The Verdi baritone is darker than his lyric counterpart, but with a higher tessitura than the dramatic baritone. The range generally lies between the G below low C, G2, to the B♭ above middle C, B♭4. The voice is well suited to characters with some authority particularly such as fathers Giorgio Germont in La traviata (The Fallen Woman, Verdi, 1853) and the titular Rigoletto.

For a voice that is richer, fuller, harsher and with a darker quality, we turn to the dramatic baritone. However, the difference between Verdi and dramatic is minimal, with the former often considered a subset of the latter; differentiation between the two is based on timbre and tessitura. Dramatic’s range is from G2 to the G above middle C, to G4. Villainous roles are often written for this type, including the aforementioned Scarpia, but also Iago in Verdi’s Otello (1887) and Escamillo in Carmen (Bizet, 1875).

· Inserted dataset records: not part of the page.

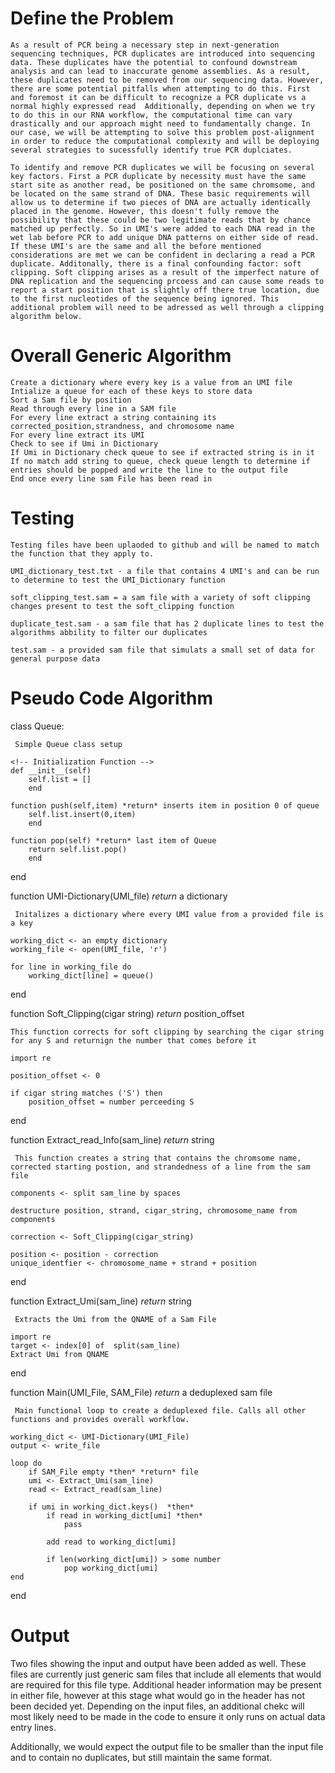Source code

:# Define the Problem

    As a result of PCR being a necessary step in next-generation sequencing techniques, PCR duplicates are introduced into sequencing data. These duplicates have the potential to confound downstream analysis and can lead to inaccurate genome assemblies. As a result, these duplicates need to be removed from our sequencing data. However, there are some potential pitfalls when attempting to do this. First and foremost it can be difficult to recognize a PCR duplicate vs a normal highly expressed read  Additionally, depending on when we try to do this in our RNA workflow, the computational time can vary drastically and our approach might need to fundamentally change. In our case, we will be attempting to solve this problem post-alignment in order to reduce the computational complexity and will be deploying several strategies to sucessfully identify true PCR duplciates. 
    
    To identify and remove PCR duplicates we will be focusing on several key factors. First a PCR duplicate by necessity must have the same start site as another read, be positioned on the same chromsome, and be located on the same strand of DNA. These basic requirements will allow us to determine if two pieces of DNA are actually identically placed in the genome. However, this doesn't fully remove the possibility that these could be two legitimate reads that by chance matched up perfectly. So in UMI's were added to each DNA read in the wet lab before PCR to add unique DNA patterns on either side of read. If these UMI's are the same and all the before mentioned considerations are met we can be confident in declaring a read a PCR duplicate. Additonally, there is a final confounding factor: soft clipping. Soft clipping arises as a result of the imperfect nature of DNA replication and the sequencing prcoess and can cause some reads to report a start position that is slightly off there true location, due to the first nucleotides of the sequence being ignored. This additional problem will need to be adressed as well through a clipping algorithm below.


# Overall Generic Algorithm

    Create a dictionary where every key is a value from an UMI file
    Intialize a queue for each of these keys to store data
    Sort a Sam file by position 
    Read through every line in a SAM file
    For every line extract a string containing its corrected_position,strandness, and chromosome name
    For every line extract its UMI
    Check to see if Umi in Dictionary
    If Umi in Dictionary check queue to see if extracted string is in it
    If no match add string to queue, check queue length to determine if entries should be popped and write the line to the output file
    End once every line sam File has been read in
    

# Testing

<!-- These are initial test ideas. More will be added and flushed out while the prroject is actually coded. -->

    Testing files have been uplaoded to github and will be named to match the function that they apply to. 

    UMI_dictionary_test.txt - a file that contains 4 UMI's and can be run to determine to test the UMI_Dictionary function

    soft_clipping_test.sam = a sam file with a variety of soft clipping changes present to test the soft_clipping function

    duplicate_test.sam - a sam file that has 2 duplicate lines to test the algorithms abbility to filter our duplicates 

    test.sam - a provided sam file that simulats a small set of data for general purpose data

<!-- Ideally a couple full testing suites will be written with the actual code to prove its working the way it should -->

# Pseudo Code Algorithm

<!-- Code to create a Queue Data structure -->

class Queue:

``` Simple Queue class setup```
    
    <!-- Initialization Function -->
    def __init__(self) 
        self.list = []
        end

    function push(self,item) *return* inserts item in position 0 of queue
        self.list.insert(0,item)
        end

    function pop(self) *return* last item of Queue
        return self.list.pop()
        end

end

 
<!-- Initalize Dictionary of UMI's from reading in the UMI file provided  -->

function UMI-Dictionary(UMI_file) *return* a dictionary 
    
``` Initalizes a dictionary where every UMI value from a provided file is a key```


    working_dict <- an empty dictionary
    working_file <- open(UMI_file, 'r')

    for line in working_file do 
        working_dict[line] = queue()
    
end 


<!-- Correct for soft Clipping -->

function Soft_Clipping(cigar string) *return* position_offset

``` This function corrects for soft clipping by searching the cigar string for any S and returnign the number that comes before it ```

    import re

    position_offset <- 0

    if cigar string matches ('S') then
        position_offset = number perceeding S
   
end

<!-- Identify Read -->

function Extract_read_Info(sam_line) *return* string

``` This function creates a string that contains the chromsome name, corrected starting postion, and strandedness of a line from the sam file```
    
    components <- split sam_line by spaces
   
    destructure position, strand, cigar_string, chromosome_name from components

    correction <- Soft_Clipping(cigar_string)

    position <- position - correction
    unique_identfier <- chromosome_name + strand + position 


end

<!-- Extract UMI from Sam Read -->

function Extract_Umi(sam_line) *return* string


``` Extracts the Umi from the QNAME of a Sam File```

    import re
    target <- index[0] of  split(sam_line)
    Extract Umi from QNAME

end


<!-- Main Function -->

function Main(UMI_File, SAM_File) *return* a deduplexed sam file

``` Main functional loop to create a deduplexed file. Calls all other functions and provides overall workflow.```

    working_dict <- UMI-Dictionary(UMI_File)
    output <- write_file

    loop do 
        if SAM_File empty *then* *return* file
        umi <- Extract_Umi(sam_line)
        read <- Extract_read(sam_line)

        if umi in working_dict.keys()  *then*
            if read in working_dict[umi] *then*
                pass
            
            add read to working_dict[umi]

            if len(working_dict[umi]) > some number
                pop working_dict[umi]
    end

end 

# Output

Two files showing the input and output have been added as well. These files are currently just generic sam files that include all elements that would are required for this file type. Additional header information may be present in either file, however at this stage what would go in the header has not been decided yet. Depending on the input files, an additional chekc will most likely need to be made in the code to ensure it only runs on actual data entry lines. 

Additionally, we would expect the output file to be smaller than the input file and to contain no duplicates, but still maintain the same format.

Baryton-noble is French for ‘noble baritone’. It describes a part that requires a noble bearing, smooth vocalisation and forceful enunciation. As such these singers often play counts, princes, kings or even gods: Jupiter in Offenbach’s Orpheus in the Underworld (1874), for example. This voice type might even get to play the hero: The Barber of Seville’s Figaro and William Tell in Rossini’s opera of the same name (1829).

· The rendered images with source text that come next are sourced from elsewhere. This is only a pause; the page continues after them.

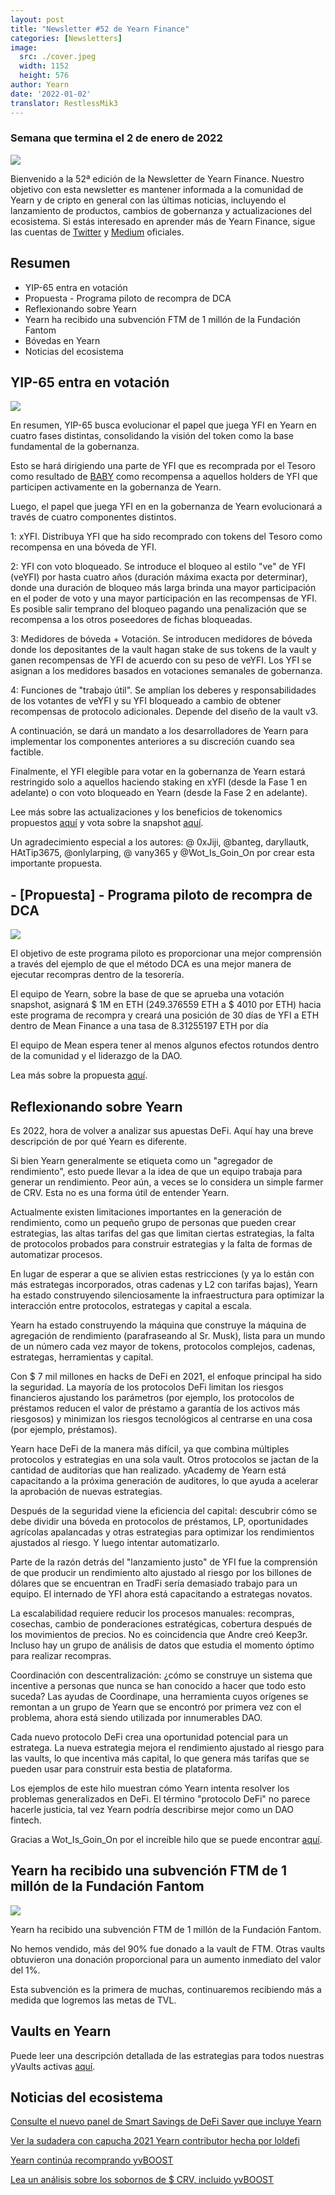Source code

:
 ```yaml
---
layout: post
title: "Newsletter #52 de Yearn Finance"
categories: [Newsletters]
image:
  src: ./cover.jpeg
  width: 1152
  height: 576
author: Yearn
date: '2022-01-02'
translator: RestlessMik3
---
```

### Semana que termina el 2 de enero de 2022

![](/_posts/_newsletters/Yearn-Finance-Newsletter-52/cover.jpeg?w=880&h=440)

Bienvenido a la 52ª edición de la Newsletter de Yearn Finance. Nuestro objetivo con esta newsletter es mantener informada a la comunidad de Yearn y de cripto en general con las últimas noticias, incluyendo el lanzamiento de productos, cambios de gobernanza y actualizaciones del ecosistema. Si estás interesado en aprender más de Yearn Finance, sigue las cuentas de [Twitter](https://twitter.com/iearnfinance) y [Medium](https://medium.com/iearn) oficiales.

## Resumen

- YIP-65 entra en votación
- Propuesta - Programa piloto de recompra de DCA
- Reflexionando sobre Yearn
- Yearn ha recibido una subvención FTM de 1 millón de la Fundación Fantom
- Bóvedas en Yearn
- Noticias del ecosistema

## YIP-65 entra en votación

![](/_posts/_newsletters/Yearn-Finance-Newsletter-52/image2.jpg?w=980&h=871)

En resumen, YIP-65 busca evolucionar el papel que juega YFI en Yearn en cuatro fases distintas, consolidando la visión del token como la base fundamental de la gobernanza.

Esto se hará dirigiendo una parte de YFI que es recomprada por el Tesoro como resultado de [BABY](https://yips.yearn.finance/YIPS/yip-56) como recompensa a aquellos holders de YFI que participen activamente en la gobernanza de Yearn.

Luego, el papel que juega YFI en en la gobernanza de Yearn evolucionará a través de cuatro componentes distintos.

1: xYFI. Distribuya YFI que ha sido recomprado con tokens del Tesoro como recompensa en una bóveda de YFI.

2: YFI con voto bloqueado. Se introduce el bloqueo al estilo "ve" de YFI (veYFI) por hasta cuatro años (duración máxima exacta por determinar), donde una duración de bloqueo más larga brinda una mayor participación en el poder de voto y una mayor participación en las recompensas de YFI. Es posible salir temprano del bloqueo pagando una penalización que se recompensa a los otros poseedores de fichas bloqueadas.

3: Medidores de bóveda + Votación. Se introducen medidores de bóveda donde los depositantes de la vault hagan stake de sus tokens de la vault y ganen recompensas de YFI de acuerdo con su peso de veYFI. Los YFI se asignan a los medidores basados en votaciones semanales de gobernanza.

4: Funciones de "trabajo útil". Se amplían los deberes y responsabilidades de los votantes de veYFI y su YFI bloqueado a cambio de obtener recompensas de protocolo adicionales. Depende del diseño de la vault v3.

A continuación, se dará un mandato a los desarrolladores de Yearn para implementar los componentes anteriores a su discreción cuando sea factible.

Finalmente, el YFI elegible para votar en la gobernanza de Yearn estará restringido solo a aquellos haciendo staking en xYFI (desde la Fase 1 en adelante) o con voto bloqueado en Yearn (desde la Fase 2 en adelante).

Lee más sobre las actualizaciones y los beneficios de tokenomics propuestos [aquí](https://gov.yearn.finance/t/yip-65-evolving-yfi-tokenomics/11994) y vota sobre la snapshot [aquí](https://snapshot.org/#/ybaby.eth/proposal/0x8f7417fa5565d9f46e16618503e8808c36d51b2a9e8217a68c632d7c090d69d9).

Un agradecimiento especial a los autores: @ 0xJiji, @banteg, daryllautk, HAtTip3675, @onlylarping, @ vany365 y @Wot_Is_Goin_On por crear esta importante propuesta.

## - [Propuesta] - Programa piloto de recompra de DCA

![](/_posts/_newsletters/Yearn-Finance-Newsletter-52/image3.jpg?w=690&h=301)

El objetivo de este programa piloto es proporcionar una mejor comprensión a través del ejemplo de que el método DCA es una mejor manera de ejecutar recompras dentro de la tesorería.

El equipo de Yearn, sobre la base de que se aprueba una votación snapshot, asignará $ 1M en ETH (249.376559 ETH a $ 4010 por ETH) hacia este programa de recompra y creará una posición de 30 días de YFI a ETH dentro de Mean Finance a una tasa de 8.31255197 ETH por día

El equipo de Mean espera tener al menos algunos efectos rotundos dentro de la comunidad y el liderazgo de la DAO.

Lea más sobre la propuesta [aquí](https://gov.yearn.finance/t/proposal-mean-dca-buyback-pilot-program/12065).

## Reflexionando sobre Yearn

Es 2022, hora de volver a analizar sus apuestas DeFi. Aquí hay una breve descripción de por qué Yearn es diferente.

Si bien Yearn generalmente se etiqueta como un "agregador de rendimiento", esto puede llevar a la idea de que un equipo trabaja para generar un rendimiento. Peor aún, a veces se lo considera un simple farmer de CRV. Esta no es una forma útil de entender Yearn.

Actualmente existen limitaciones importantes en la generación de rendimiento, como un pequeño grupo de personas que pueden crear estrategias, las altas tarifas del gas que limitan ciertas estrategias, la falta de protocolos probados para construir estrategias y la falta de formas de automatizar procesos.

En lugar de esperar a que se alivien estas restricciones (y ya lo están con más estrategas incorporados, otras cadenas y L2 con tarifas bajas), Yearn ha estado construyendo silenciosamente la infraestructura para optimizar la interacción entre protocolos, estrategas y capital a escala.

Yearn ha estado construyendo la máquina que construye la máquina de agregación de rendimiento (parafraseando al Sr. Musk), lista para un mundo de un número cada vez mayor de tokens, protocolos complejos, cadenas, estrategas, herramientas y capital.

Con $ 7 mil millones en hacks de DeFi en 2021, el enfoque principal ha sido la seguridad. La mayoría de los protocolos DeFi limitan los riesgos financieros ajustando los parámetros (por ejemplo, los protocolos de préstamos reducen el valor de préstamo a garantía de los activos más riesgosos) y minimizan los riesgos tecnológicos al centrarse en una cosa (por ejemplo, préstamos).

Yearn hace DeFi de la manera más difícil, ya que combina múltiples protocolos y estrategias en una sola vault. Otros protocolos se jactan de la cantidad de auditorías que han realizado. yAcademy de Yearn está capacitando a la próxima generación de auditores, lo que ayuda a acelerar la aprobación de nuevas estrategias.

Después de la seguridad viene la eficiencia del capital: descubrir cómo se debe dividir una bóveda en protocolos de préstamos, LP, oportunidades agrícolas apalancadas y otras estrategias para optimizar los rendimientos ajustados al riesgo. Y luego intentar automatizarlo.

Parte de la razón detrás del "lanzamiento justo" de YFI fue la comprensión de que producir un rendimiento alto ajustado al riesgo por los billones de dólares que se encuentran en TradFi sería demasiado trabajo para un equipo. El internado de YFI ahora está capacitando a estrategas novatos.

La escalabilidad requiere reducir los procesos manuales: recompras, cosechas, cambio de ponderaciones estratégicas, cobertura después de los movimientos de precios. No es coincidencia que Andre creó Keep3r. Incluso hay un grupo de análisis de datos que estudia el momento óptimo para realizar recompras.

Coordinación con descentralización: ¿cómo se construye un sistema que incentive a personas que nunca se han conocido a hacer que todo esto suceda? Las ayudas de Coordinape, una herramienta cuyos orígenes se remontan a un grupo de Yearn que se encontró por primera vez con el problema, ahora está siendo utilizada por innumerables DAO.

Cada nuevo protocolo DeFi crea una oportunidad potencial para un estratega. La nueva estrategia mejora el rendimiento ajustado al riesgo para las vaults, lo que incentiva más capital, lo que genera más tarifas que se pueden usar para construir esta bestia de plataforma.

Los ejemplos de este hilo muestran cómo Yearn intenta resolver los problemas generalizados en DeFi. El término "protocolo DeFi" no parece hacerle justicia, tal vez Yearn podría describirse mejor como un DAO fintech.

Gracias a Wot_Is_Goin_On por el increíble hilo que se puede encontrar [aquí](https://twitter.com/Wot_Is_Goin_On/status/1477277152336916484).

## Yearn ha recibido una subvención FTM de 1 millón de la Fundación Fantom

![](/_posts/_newsletters/Yearn-Finance-Newsletter-52/image4.jpg?w=1100&h=1092)

Yearn ha recibido una subvención FTM de 1 millón de la Fundación Fantom.

No hemos vendido, más del 90% fue donado a la vault de FTM. Otras vaults obtuvieron una donación proporcional para un aumento inmediato del valor del 1%.

Esta subvención es la primera de muchas, continuaremos recibiendo más a medida que logremos las metas de TVL.

## Vaults en Yearn

Puede leer una descripción detallada de las estrategias para todos nuestras yVaults activas [aquí](https://medium.com/yearn-state-of-the-vaults/the-vaults-at-yearn-9237905ffed3).

## Noticias del ecosistema

[Consulte el nuevo panel de Smart Savings de DeFi Saver que incluye Yearn](https://twitter.com/DeFiSaver/status/1476614075815809028?s=20)

[Ver la sudadera con capucha 2021 Yearn contributor hecha por loldefi](https://twitter.com/loldefi/status/1477062572595884032)

[Yearn continúa recomprando yvBOOST](https://twitter.com/wavey0x/status/1474946151006842884)

[Lea un análisis sobre los sobornos de $ CRV, incluido yvBOOST](https://twitter.com/0xSEM/status/1475284063204388867)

The deepest subcategory is the bass-baritone, with a range that extends from F2, the F below low C, to the F or F♯ above middle C, F4 or F♯4, respectively. This is a heavy, powerful voice, usually with quite a wide range that goes lower than other baritones; these singers sometimes sing bass roles as well. Bass-baritones can be divided into two further categories: lyric and dramatic. The difference here lies mainly in tone, with the latter being the darker sound.

These voices suit very powerful characters and Wagner was the master of the bass-baritone role. These include the Dutchman in The Flying Dutchman (1843) and Wotan in The Ring Cycle (1876).

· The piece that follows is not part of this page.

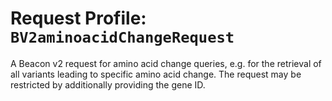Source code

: # Request Profile: `BV2aminoacidChangeRequest`

A Beacon v2 request for amino acid change queries, e.g. for the retrieval of all variants leading to specific amino acid change. The request may be restricted by additionally providing the gene ID.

One of the best contemporary baritones is Welsh singer Bryn Terfel. A bass-baritone, Terfel has sung a huge variety of roles. Fellow Welshman Tom Jones is also a baritone, as are crooners such as Bing Crosby, Frank Sinatra, Nat King Cole, Perry Como and Dean Martin. Elvis Presley, Jim Morrison, Jimi Hendrix and Johnny Cash are more baritones from the world of rock and pop.

Great baritones in the world of opera include Italian Tita Ruffo, a dramatic baritone known as ‘La voce del leone’ (The lion’s voice) and Canadian Gerald Finley, who is known for his exceptional versatility, while American Robert Merrill was deemed one of the finest Verdi baritones of his generation.



Welshman Bryn Terfel is one of the best baritones performing today. Here he sings the role of Falstaff in Verdi’s opera of the same name in a 2018 production at the Royal Opera House (Catherine Ashmore).